Investing.com -- U.S. stock futures traded largely unchanged at the end of a largely positive week, with investors awaiting key consumer sentiment data following the Federal Reserve policy-setting meeting.
By 06:50 ET (10:50 GMT), the Dow Futures contract was down 10 points, or 0.1%, S&P 500 Futures traded flat and Nasdaq 100 Futures climbed 10 points, or 0.1%.

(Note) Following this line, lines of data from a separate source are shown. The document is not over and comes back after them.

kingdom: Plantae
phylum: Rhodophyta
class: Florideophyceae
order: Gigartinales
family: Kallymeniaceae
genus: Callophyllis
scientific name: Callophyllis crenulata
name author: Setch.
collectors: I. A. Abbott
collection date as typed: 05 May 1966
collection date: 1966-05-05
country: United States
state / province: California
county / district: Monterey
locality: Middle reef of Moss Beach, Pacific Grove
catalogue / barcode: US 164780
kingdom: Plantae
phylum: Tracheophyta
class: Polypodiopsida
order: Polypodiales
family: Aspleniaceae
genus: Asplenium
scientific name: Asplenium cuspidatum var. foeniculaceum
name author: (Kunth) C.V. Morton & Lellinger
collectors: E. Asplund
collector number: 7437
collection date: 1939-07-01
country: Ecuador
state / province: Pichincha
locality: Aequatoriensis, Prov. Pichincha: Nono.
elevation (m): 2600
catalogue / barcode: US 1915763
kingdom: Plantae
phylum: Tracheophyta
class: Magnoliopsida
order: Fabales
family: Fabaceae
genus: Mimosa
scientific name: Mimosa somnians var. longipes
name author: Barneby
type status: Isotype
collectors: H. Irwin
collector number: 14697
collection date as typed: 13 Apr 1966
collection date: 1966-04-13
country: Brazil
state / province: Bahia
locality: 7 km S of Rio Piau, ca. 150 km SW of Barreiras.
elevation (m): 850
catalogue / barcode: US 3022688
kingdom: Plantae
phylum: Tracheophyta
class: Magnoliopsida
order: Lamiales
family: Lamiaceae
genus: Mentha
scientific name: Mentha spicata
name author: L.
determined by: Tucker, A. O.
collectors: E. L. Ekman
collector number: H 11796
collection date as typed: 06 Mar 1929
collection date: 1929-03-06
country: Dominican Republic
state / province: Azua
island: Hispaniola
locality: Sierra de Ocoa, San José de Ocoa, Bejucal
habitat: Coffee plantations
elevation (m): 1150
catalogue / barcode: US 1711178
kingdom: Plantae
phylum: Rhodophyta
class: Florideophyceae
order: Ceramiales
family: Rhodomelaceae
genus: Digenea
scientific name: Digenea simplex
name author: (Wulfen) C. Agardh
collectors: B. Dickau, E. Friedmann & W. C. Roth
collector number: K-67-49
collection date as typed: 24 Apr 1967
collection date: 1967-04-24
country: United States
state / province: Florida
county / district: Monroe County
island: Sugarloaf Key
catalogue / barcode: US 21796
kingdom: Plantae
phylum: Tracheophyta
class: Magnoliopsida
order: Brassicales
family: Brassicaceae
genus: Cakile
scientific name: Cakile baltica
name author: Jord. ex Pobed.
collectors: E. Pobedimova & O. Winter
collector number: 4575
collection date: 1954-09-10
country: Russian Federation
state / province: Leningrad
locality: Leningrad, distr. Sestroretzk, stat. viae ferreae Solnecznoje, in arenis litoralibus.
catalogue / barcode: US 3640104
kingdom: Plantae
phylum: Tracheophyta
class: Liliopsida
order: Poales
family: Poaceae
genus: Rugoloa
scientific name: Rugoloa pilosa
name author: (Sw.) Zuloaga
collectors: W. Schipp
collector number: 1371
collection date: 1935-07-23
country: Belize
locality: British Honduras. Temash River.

The main Wall Street indices all posted gains of over 1%, on course for hefty weekly gains, running into the long weekend, after the Fed paused its year-long rate-hiking cycle earlier in the week.
Hefty weekly gains likely
The broad-based S&P 500 is up nearly 3% so far this week, on pace to register its best weekly performance since March. The Nasdaq Composite is up nearly 4%, the tech-heavy index’s longest weekly streak since March 2019, while the blue chip Dow Jones Industrial Average has gained 1.6%.
While the U.S. central bank hit pause after 10 consecutive interest rate increases since last year, it also guided towards two further hikes this year if the situation allows.
The main data release Friday will be the University of Michigan's consumer sentiment reading, with analysts expecting the reading for June to be 60, up from 59.2 in the previous reading.
Investors will also study comments from Fed officials, James Bullard, Christopher Waller and Thomas Barkin for clues about future central bank actions.
Adobe benefits from AI demand
In corporate news, Adobe (NASDAQ:ADBE) will be in the spotlight after the software giant posted healthy quarterly figures, benefiting from its efforts to drive up demand with generative artificial intelligence integrations.
Intel (NASDAQ:INTC) announced plans to invest up to $4.6 billion in a new semiconductor assembly and test facility in Poland, as part of a multi-billion-dollar investment drive across Europe to build chip capacity.
Virgin Galactic (NYSE:SPCE) stock soared 40% premarket after the space travel company announced on Thursday its long-awaited commercial spaceflight service would launch later this month.
Oil market volatile after busy central bank week
Crude prices slipped Friday, continuing the previous session’s weakness with sentiment fragile as central banks continue to signal further interest rate increases that could slow economic growth and reduce oil demand.
By 06:50 ET, U.S. crude futures were 0.8% lower at $70.06 a barrel, while the Brent contract dropped 0.7% to $75.17 per barrel.
Prices have been volatile this week, after surging about 3% during the prior session, as traders digested a series of central bank meetings, a dump of economic data as well as a weaker dollar, which makes oil, which is denominated in dollars, cheaper for foreign buyers.
Whether the market can continue to push higher “may well depend on what further improvements we see in the data and what policy actions are announced by the PBOC in the coming weeks,” said analyst Craig Erlam at MarketPulse.
“We probably can’t count on OPEC+ to do anything of significance any time soon after the Saudis were effectively forced to go it alone last week.”
Additionally, gold futures rose 0.3% to $1,976.85/oz, while EUR/USD traded 0.1% higher at 1.0949.